» **THE DATA**
--
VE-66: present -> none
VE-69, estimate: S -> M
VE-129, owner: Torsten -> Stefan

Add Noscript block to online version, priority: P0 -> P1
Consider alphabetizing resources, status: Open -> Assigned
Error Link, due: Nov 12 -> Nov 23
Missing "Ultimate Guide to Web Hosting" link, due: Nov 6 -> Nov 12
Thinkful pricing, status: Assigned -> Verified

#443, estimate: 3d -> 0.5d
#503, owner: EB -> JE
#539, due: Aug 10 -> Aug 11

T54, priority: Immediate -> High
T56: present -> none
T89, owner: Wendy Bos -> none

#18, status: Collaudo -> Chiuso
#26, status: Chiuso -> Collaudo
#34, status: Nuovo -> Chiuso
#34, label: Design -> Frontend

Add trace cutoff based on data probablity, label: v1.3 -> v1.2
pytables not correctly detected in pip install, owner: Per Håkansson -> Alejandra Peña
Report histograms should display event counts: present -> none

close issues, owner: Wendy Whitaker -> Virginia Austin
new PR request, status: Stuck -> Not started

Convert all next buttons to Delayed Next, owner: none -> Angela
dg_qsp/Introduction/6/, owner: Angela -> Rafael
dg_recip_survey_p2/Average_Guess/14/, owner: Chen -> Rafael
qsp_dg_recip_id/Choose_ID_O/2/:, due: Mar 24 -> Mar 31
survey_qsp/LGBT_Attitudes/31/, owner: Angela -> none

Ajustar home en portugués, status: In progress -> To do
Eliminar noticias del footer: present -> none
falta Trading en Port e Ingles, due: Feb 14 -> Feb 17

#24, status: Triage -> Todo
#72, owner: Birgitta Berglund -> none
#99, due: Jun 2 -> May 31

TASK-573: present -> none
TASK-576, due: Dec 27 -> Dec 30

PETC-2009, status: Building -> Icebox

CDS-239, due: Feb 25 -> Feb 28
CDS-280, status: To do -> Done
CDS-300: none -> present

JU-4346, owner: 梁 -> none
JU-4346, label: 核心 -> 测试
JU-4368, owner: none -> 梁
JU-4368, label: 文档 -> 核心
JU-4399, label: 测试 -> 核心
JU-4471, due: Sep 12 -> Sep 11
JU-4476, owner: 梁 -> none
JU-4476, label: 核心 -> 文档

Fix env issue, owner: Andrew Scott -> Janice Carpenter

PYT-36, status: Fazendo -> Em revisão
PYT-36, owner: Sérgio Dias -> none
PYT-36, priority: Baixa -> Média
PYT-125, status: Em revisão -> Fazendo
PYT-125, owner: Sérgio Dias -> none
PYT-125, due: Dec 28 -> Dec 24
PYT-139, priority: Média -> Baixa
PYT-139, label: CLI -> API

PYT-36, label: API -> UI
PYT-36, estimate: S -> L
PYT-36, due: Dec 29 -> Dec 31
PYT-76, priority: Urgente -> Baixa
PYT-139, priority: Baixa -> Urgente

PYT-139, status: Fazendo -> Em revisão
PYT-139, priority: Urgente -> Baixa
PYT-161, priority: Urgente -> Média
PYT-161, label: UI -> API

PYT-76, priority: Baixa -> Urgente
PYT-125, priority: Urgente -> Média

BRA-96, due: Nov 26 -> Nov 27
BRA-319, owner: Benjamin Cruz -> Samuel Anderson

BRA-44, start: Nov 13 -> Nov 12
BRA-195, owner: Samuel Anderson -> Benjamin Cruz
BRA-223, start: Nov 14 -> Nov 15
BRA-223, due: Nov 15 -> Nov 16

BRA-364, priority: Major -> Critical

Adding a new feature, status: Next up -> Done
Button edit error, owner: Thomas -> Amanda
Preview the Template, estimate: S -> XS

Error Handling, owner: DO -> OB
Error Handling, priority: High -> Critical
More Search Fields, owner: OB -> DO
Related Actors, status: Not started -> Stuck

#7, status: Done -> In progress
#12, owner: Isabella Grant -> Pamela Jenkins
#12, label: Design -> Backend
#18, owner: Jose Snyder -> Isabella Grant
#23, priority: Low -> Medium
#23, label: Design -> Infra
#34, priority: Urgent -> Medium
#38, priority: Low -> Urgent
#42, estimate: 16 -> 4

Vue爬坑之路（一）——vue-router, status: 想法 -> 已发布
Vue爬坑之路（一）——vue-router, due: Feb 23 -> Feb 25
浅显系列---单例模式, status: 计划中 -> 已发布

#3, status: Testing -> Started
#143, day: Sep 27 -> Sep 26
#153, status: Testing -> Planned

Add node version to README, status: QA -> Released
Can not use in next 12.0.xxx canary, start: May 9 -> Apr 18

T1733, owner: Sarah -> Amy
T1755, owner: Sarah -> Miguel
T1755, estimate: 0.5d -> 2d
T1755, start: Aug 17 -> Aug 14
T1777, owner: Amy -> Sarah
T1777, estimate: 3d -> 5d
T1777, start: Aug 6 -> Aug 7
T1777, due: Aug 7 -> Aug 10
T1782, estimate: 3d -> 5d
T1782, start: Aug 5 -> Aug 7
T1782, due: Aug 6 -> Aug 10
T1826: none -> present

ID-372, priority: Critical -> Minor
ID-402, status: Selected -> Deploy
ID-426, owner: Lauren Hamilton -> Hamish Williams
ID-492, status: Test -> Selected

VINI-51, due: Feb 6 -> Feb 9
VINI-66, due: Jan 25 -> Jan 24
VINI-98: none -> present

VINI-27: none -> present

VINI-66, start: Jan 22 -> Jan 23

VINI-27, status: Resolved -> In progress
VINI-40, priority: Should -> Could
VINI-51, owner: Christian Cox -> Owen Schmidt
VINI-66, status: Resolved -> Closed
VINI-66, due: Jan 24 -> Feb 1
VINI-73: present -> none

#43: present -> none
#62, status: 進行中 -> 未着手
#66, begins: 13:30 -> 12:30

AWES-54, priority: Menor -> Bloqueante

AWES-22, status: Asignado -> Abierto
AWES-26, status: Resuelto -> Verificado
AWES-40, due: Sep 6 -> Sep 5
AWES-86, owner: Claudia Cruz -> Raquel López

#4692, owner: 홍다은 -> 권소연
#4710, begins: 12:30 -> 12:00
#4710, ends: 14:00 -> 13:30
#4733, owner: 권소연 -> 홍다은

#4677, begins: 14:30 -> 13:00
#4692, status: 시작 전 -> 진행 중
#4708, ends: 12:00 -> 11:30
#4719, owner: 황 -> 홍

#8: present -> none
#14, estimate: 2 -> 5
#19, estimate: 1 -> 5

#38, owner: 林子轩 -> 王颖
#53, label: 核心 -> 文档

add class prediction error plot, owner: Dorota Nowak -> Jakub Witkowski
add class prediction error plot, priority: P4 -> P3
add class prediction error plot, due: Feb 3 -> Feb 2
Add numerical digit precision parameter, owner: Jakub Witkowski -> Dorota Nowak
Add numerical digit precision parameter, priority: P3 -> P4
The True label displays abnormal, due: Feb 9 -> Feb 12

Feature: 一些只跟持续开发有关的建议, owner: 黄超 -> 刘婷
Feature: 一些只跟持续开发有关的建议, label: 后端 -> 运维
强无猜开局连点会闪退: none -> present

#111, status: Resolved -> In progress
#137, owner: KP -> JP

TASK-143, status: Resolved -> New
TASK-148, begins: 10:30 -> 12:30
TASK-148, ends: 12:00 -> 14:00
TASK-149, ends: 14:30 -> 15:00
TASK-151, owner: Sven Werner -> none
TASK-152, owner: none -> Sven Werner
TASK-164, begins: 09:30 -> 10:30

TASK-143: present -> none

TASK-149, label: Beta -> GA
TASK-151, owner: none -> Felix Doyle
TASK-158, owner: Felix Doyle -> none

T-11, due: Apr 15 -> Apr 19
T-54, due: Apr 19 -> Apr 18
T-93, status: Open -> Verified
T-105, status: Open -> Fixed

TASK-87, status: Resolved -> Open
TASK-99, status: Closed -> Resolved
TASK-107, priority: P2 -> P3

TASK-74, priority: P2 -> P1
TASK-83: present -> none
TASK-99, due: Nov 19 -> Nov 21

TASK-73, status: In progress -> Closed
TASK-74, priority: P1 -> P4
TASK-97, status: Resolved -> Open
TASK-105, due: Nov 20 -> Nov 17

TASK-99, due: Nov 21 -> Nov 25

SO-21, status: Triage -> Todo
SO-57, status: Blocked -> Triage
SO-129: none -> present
--
» **WORK REQUEST**
Read through the entries and copy each line in which "一些只跟持续开发有关的建议" appears.

» **RESPONSE BELOW**
Feature: 一些只跟持续开发有关的建议, owner: 黄超 -> 刘婷
Feature: 一些只跟持续开发有关的建议, label: 后端 -> 运维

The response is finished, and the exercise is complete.